Von Unterstützung durch die Bundesregierung kann hier keine Rede sein. Auch die weltweit tätige NGO "Medico International", die u.a. die in der Antwort erwähnten Gesundheitseinrichtungen unterstützt, wartet bisher vergeblich auf finanzielle Unterstützung. Denn offiziell gilt nach wie vor, dass es kein entwicklungspolitisches Engagement in Syrien gibt.

Der Wiesbadener Arzt Dr. Michael Wilk, der wiederholt für einige Zeit in Nordost-Syrien als Notarzt tätig war und mit eigenen Spendenkampagnen den kurdischen Roten Halbmond "Heyva Sor a Kurd" unterstützt, bekommt bei der Frage um Unterstützung in der Covid-19 Pandemie allenfalls ein freundliches "Dankeschön für Ihr Engagement" von offizieller Seite.

Dabei benötigt gerade der kurdische Rote Halbmond dringend medizinisches Gerät, Medikamente und finanzielle Hilfen für die Betreibung der Gesundheitseinrichtungen in Nordost-Syrien. Er ist es, der die in der Antwort Nr. 15 erwähnten separierten Bereiche "zur Isolation von Covid-19-Verdachtsfällen und bestätigten Fällen mit mildem Verlauf innerhalb der Camps" schafft und bei Fällen mit moderatem und schwerem Verlauf spezielle Gesundheitseinrichtungen in der Region betreibt.

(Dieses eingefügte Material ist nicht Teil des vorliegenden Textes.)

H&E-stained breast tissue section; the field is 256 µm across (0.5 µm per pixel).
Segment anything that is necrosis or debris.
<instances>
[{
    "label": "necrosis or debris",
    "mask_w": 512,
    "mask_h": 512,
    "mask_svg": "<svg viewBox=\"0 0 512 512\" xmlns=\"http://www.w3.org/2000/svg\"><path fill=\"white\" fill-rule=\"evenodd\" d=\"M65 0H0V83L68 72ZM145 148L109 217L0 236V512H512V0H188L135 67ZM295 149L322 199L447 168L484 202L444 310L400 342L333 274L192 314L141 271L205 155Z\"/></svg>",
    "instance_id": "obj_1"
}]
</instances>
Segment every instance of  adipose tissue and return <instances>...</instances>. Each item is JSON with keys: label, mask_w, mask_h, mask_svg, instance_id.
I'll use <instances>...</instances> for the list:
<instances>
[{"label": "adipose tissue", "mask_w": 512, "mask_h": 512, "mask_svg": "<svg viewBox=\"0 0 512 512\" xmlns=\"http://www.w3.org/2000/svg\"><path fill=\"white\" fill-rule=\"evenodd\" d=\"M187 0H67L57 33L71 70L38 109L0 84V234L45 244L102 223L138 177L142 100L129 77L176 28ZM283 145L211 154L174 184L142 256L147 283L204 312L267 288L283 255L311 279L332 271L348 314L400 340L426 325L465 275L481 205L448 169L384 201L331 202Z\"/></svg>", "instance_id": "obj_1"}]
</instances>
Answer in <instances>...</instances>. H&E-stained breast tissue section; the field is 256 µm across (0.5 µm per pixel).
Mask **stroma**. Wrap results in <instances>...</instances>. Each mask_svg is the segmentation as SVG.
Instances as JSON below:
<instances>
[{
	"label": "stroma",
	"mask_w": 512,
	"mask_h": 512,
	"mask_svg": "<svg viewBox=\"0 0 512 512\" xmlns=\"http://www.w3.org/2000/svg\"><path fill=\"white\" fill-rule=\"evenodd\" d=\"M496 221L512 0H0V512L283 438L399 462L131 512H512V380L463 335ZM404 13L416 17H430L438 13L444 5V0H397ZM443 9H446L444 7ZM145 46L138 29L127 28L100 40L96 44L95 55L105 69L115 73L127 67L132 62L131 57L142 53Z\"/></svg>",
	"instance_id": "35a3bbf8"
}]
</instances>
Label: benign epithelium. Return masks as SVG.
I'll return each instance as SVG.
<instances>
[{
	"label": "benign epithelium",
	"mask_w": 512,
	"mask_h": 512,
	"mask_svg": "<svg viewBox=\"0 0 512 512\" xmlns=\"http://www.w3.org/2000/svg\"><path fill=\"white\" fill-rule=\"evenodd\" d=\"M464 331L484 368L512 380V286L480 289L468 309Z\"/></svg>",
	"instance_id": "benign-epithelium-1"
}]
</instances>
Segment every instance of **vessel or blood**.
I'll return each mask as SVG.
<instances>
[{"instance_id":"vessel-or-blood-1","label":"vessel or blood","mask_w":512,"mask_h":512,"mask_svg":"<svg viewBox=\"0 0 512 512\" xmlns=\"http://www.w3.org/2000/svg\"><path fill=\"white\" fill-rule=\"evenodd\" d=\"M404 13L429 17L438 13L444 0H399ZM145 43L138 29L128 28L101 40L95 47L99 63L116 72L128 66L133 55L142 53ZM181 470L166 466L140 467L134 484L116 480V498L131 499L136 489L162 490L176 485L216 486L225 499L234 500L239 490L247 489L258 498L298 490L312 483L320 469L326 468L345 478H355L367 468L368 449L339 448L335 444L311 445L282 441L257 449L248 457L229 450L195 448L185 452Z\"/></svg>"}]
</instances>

Alles in allem kann man feststellen, dass sich die Ankündigungen und Ausführungen der Bundesregierung, des BMZ oder Auswärtigen Amtes zwar oberflächlich betrachtet gut anhören und vielleicht einige besorgte Bürger in unserem Land beruhigen können. Kenner der Situation vor Ort schätzen diese Verlautbarungen allerdings als "Nebelkerzen" ein und bezweifeln, dass die angekündigte Hilfe wirklich dort ankommt, wo sie dringend benötigt wird.